In response to the adoption of unrestricted submarine warfare the US broke off all diplomatic relations with Germany on 3 February. The zones were expanded over the following months eventually including the Barents Sea and most of the North Atlantic. The policy was one of the factors that influenced the US government to declare war on Germany on 6 April.

The policy increased the quantity of shipping sunk by U-boats, which had been running at just above 300,000 tons per month since October 1916. Sinkings rose to 520,000 tons in February, 560,000 tons in March and 860,000 tons in April (a record monthly figure that was not surpassed even during the Battle of the Atlantic in the Second World War). Sinkings settled down following the US declaration of war and the commitment of its navy, the third-largest in the world; sinkings ran at 620,000 tons in May and 700,000 tons in June. The June 1917 adoption of the convoy system June reduced sinkings to a level that proved manageable for the British war effort. Shipping lost to U-boats dropped to 560,000 tons in July, 470,000 tons in August and to 350,000 tons in September, though it still outpaced the rate at which it could be replaced. Although food shortages were never as serious as those experienced in Germany under the Allied blockade, a measure of rationing was introduced by the British government in January 1918. Shipping losses ran at around 300,000 tons a month until September 1918, which saw a rapid and broad collapse in German military capabilities.
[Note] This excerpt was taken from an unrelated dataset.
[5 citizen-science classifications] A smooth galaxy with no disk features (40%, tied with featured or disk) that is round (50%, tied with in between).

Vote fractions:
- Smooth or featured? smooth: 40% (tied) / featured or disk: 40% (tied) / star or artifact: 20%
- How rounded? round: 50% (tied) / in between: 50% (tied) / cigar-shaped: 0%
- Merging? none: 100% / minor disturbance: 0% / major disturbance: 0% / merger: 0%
Bethmann Hollweg's opposition to unrestricted submarine warfare was one of the reasons for his resignation as chancellor in July 1917, brought about by pressure on Wilhelm from the military leadership. This led Germany to move towards a more militaristic government. Ludendorff acted almost as a military dictator until reverses on the Western Front led to his own resignation in September 1918. The war ended with the defeat of Germany and the signing of the Armistice of 11 November 1918.